If you know your way around a computer but aren’t too familiar with the terminology or meanings of certain terms and phrases related to computer networking, then here is a newbie’s guide to help you get up to speed on what you need to know!
Types of Computer Network
There are three basic types of computer network:
- LAN – short for Local Area Network. This refers to the connection of computers at a single location such as a home or office;
- WAN – short for Wide Area Network. This refers to two or more LANs being connected to each other to create a more complex network. Connections are usually made between each site using high-speed fibre-optic broadband links or leased lines;
- VPN – short for Virtual Private Network. Business and organisations with remote or home workers would use a VPN connect to securely connect to an office LAN or WAN.
The most common types of network you will come across are LANs and sometimes VPNs. WANs are only used by large companies or organisations across different sites across the UK or around the world.
Making a Connection to the Outside World
In order for one or more computers to connect to the outside world, they would have to go through a device known as a router. If you have broadband Internet at home, then you will be using either an ADSL or cable router.
ADSL routers are used for broadband connections over standard telephone lines (from providers such as BT and Sky), whereas cable routers use fibre-optic connections from providers such as Virgin Media.
The speed with which a router connects or “syncs” to an ISP (Internet Service Provider, the company that provides you with Internet access) depends on the service you pay for, and in the case of ADSL connections, your line quality and how far away you are from your local telephone exchange.
Many routers offer Wi-Fi (wireless) as well as Ethernet (wired) connectivity, so that both desktop and mobile devices such as laptops, smartphones and tablets can access the Internet. For Ethernet connectivity, there are usually four ports on the back of the router; this means that up to four desktop computers or network devices can connect to it.
Connecting your Computers to the Outside World
Most offices, and even many homes, have more than four computers or devices that need Internet and network connectivity, so to extend the number of Ethernet ports available to them, a device called a switch is used.
You simply connect an Ethernet cable from one port on the back of the switch to a port on the back of your router, and it then you can connect more computers to your network.

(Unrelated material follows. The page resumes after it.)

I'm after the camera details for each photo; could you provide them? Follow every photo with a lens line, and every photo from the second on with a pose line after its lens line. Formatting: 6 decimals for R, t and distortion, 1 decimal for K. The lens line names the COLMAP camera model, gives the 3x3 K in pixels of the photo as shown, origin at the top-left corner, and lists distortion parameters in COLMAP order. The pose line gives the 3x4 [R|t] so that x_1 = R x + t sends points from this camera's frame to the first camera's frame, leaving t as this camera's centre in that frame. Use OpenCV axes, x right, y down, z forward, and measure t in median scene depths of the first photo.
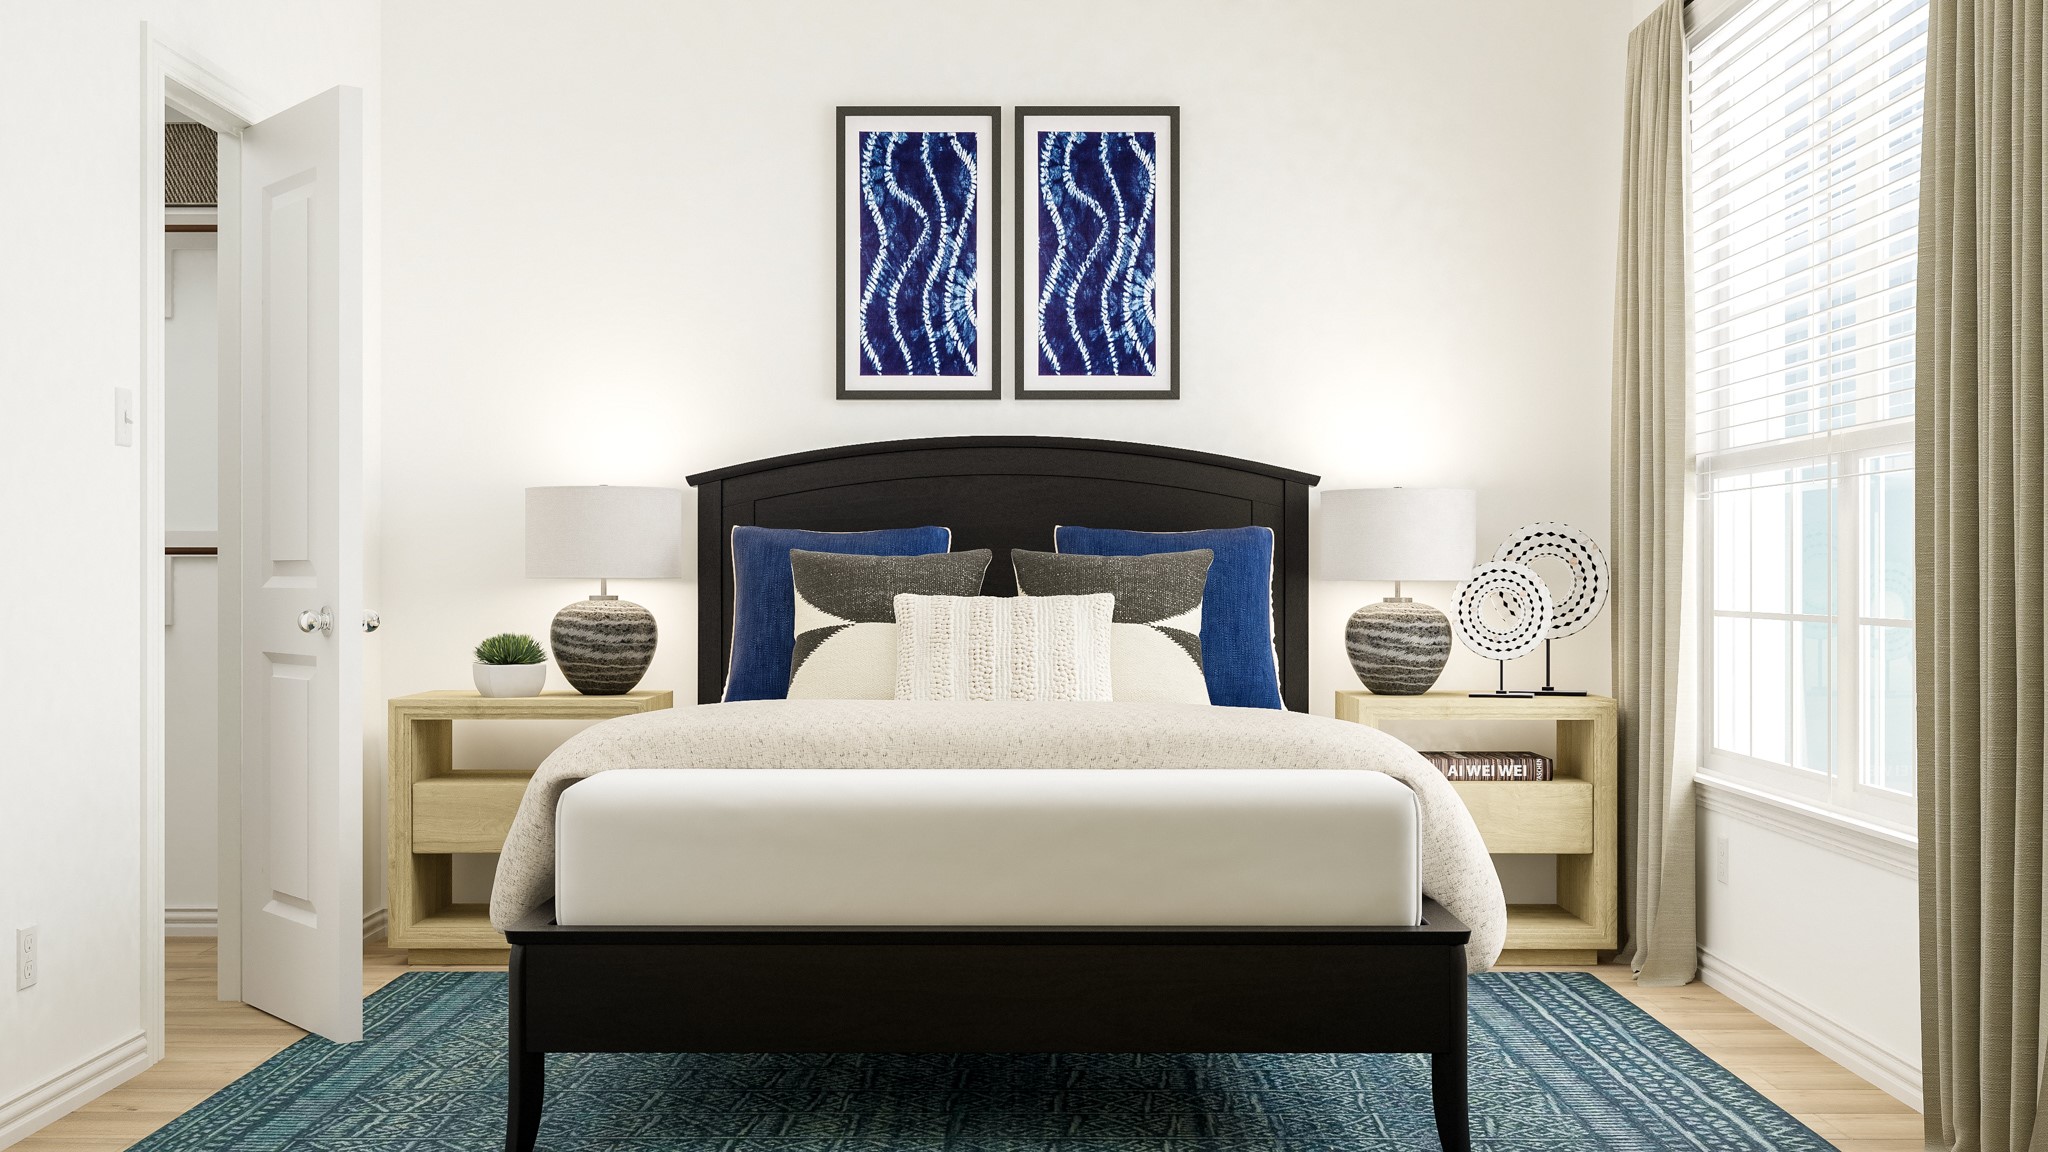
lens RADIAL K [[2048.5, 0, 1024.0], [0, 2048.5, 576.0], [0, 0, 1]] dist [0.013054, -0.001508]
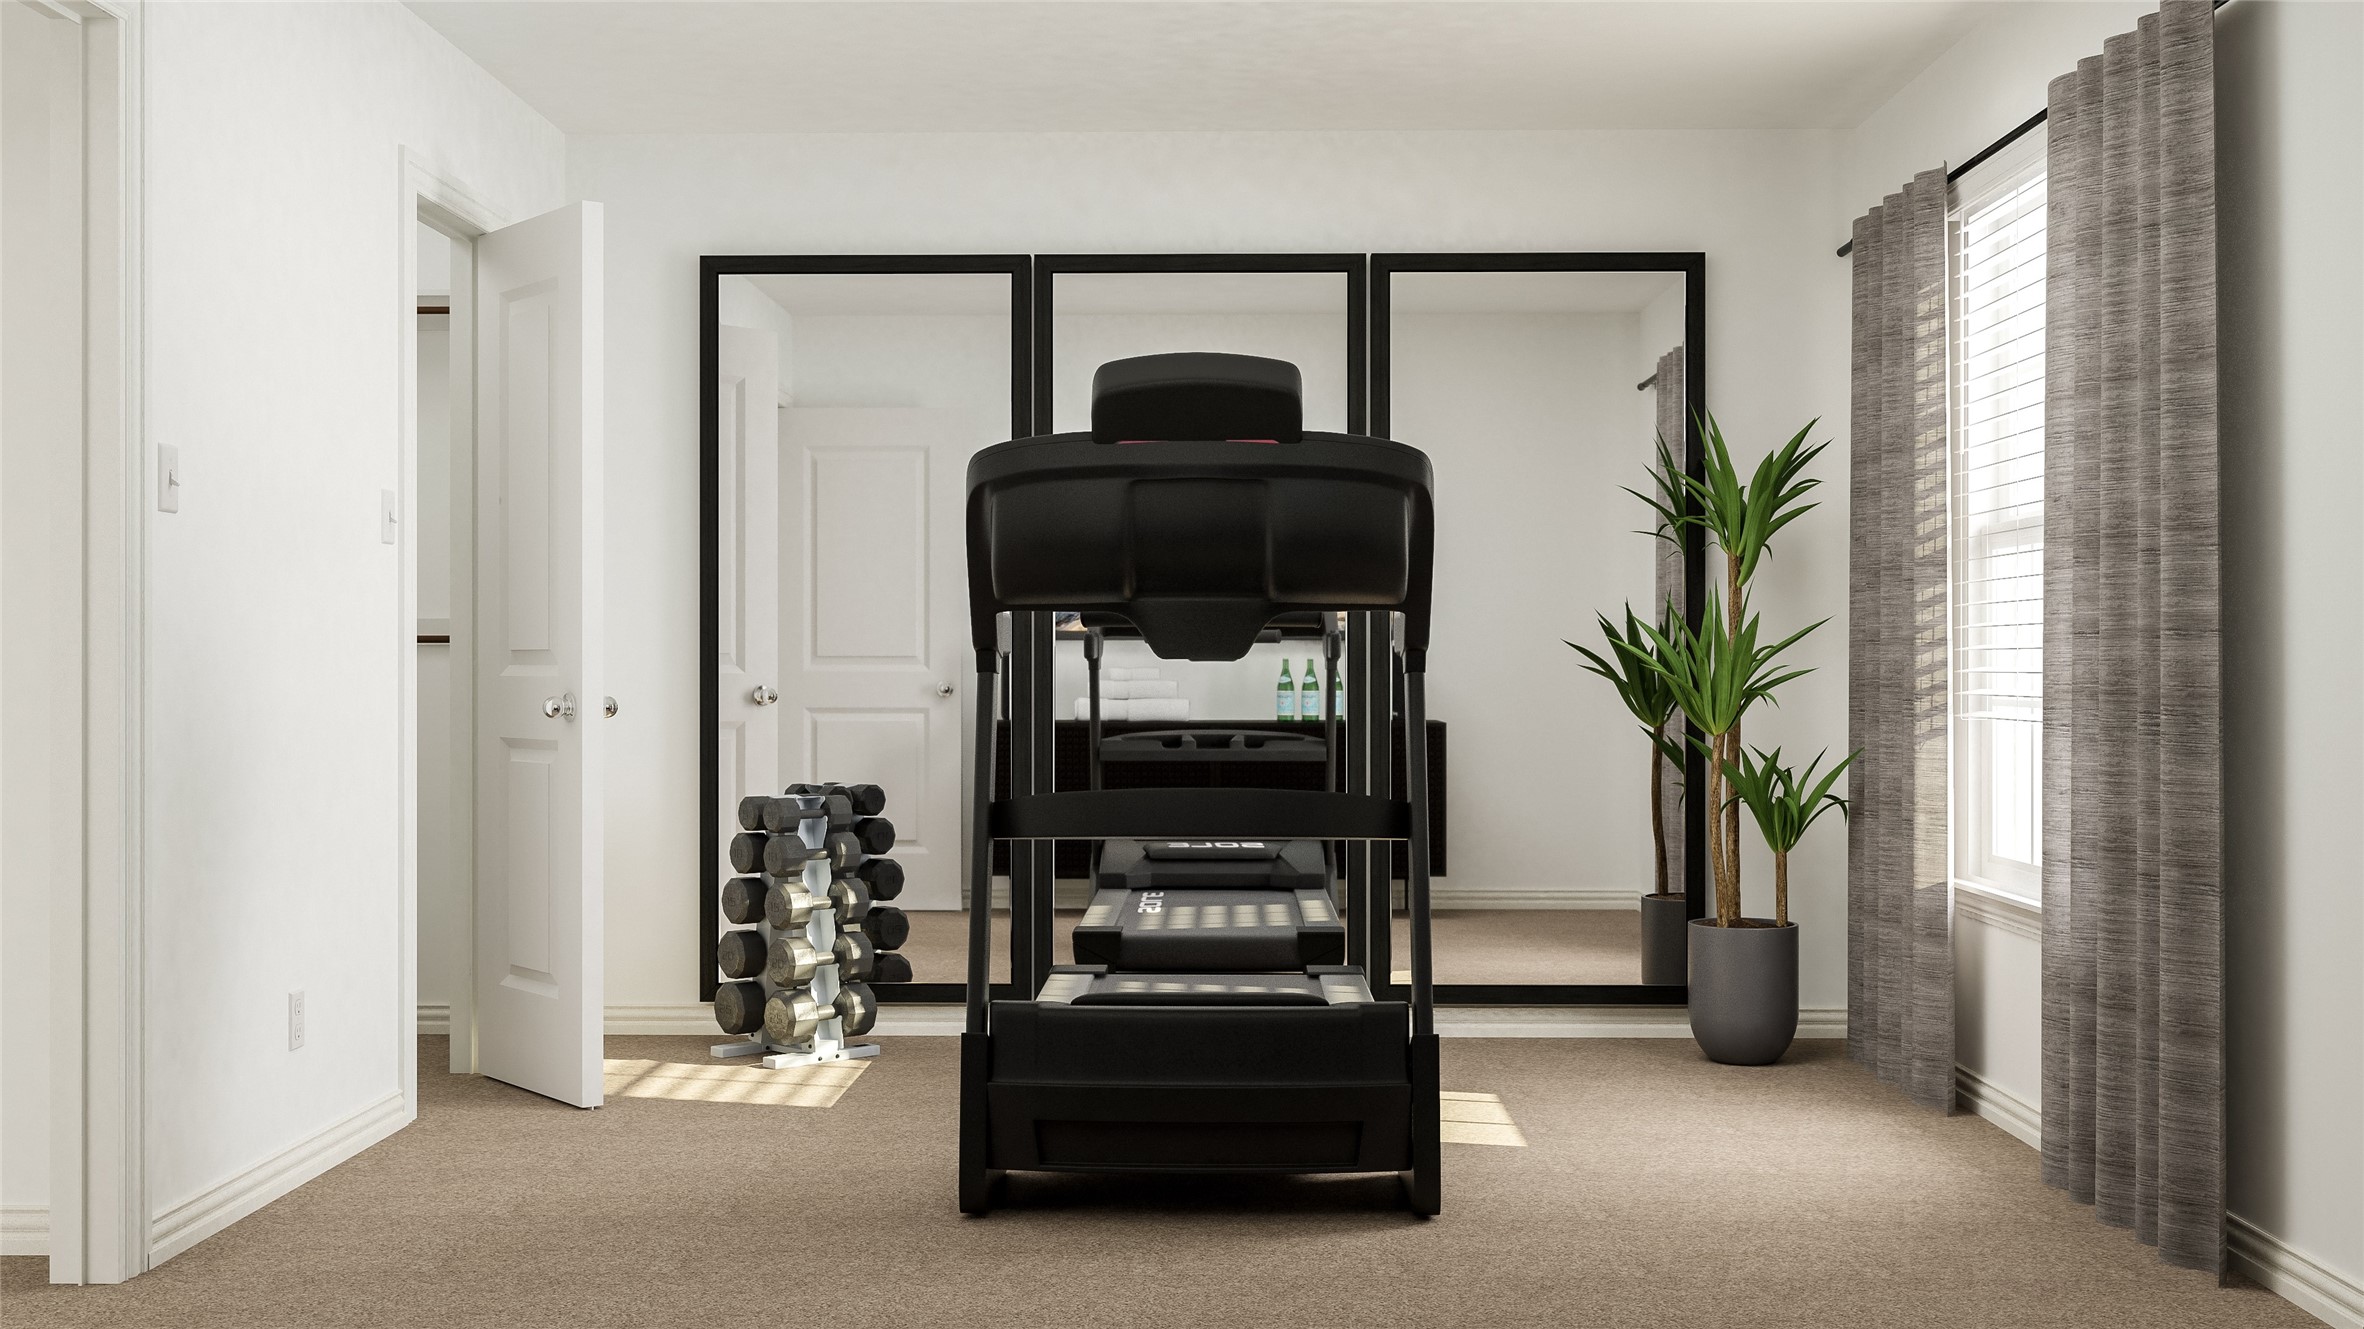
lens RADIAL K [[2364.6, 0, 1182.0], [0, 2364.6, 664.5], [0, 0, 1]] dist [0.013054, -0.001508]
pose [[0.999803, -0.000125, -0.019828, 0.000979], [0.000110, 1.000000, -0.000751, 0.000863], [0.019828, 0.000749, 0.999803, -0.212674]]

Switches can be daisy-chained, and these devices range from simple desktop units to rack-mountable devices that fit inside enclosures called server racks (these are only normally found in large offices).
As you can imagine, if you have a lot of users in your office or have the need to connect a lot of computers to the network and the Internet at home, you will be using up a lot of cables.
So for the sake of neatness and quality of service, a professional network cabling services company is usually employed to set up any network cable infrastructure in a home or office with the need for several users.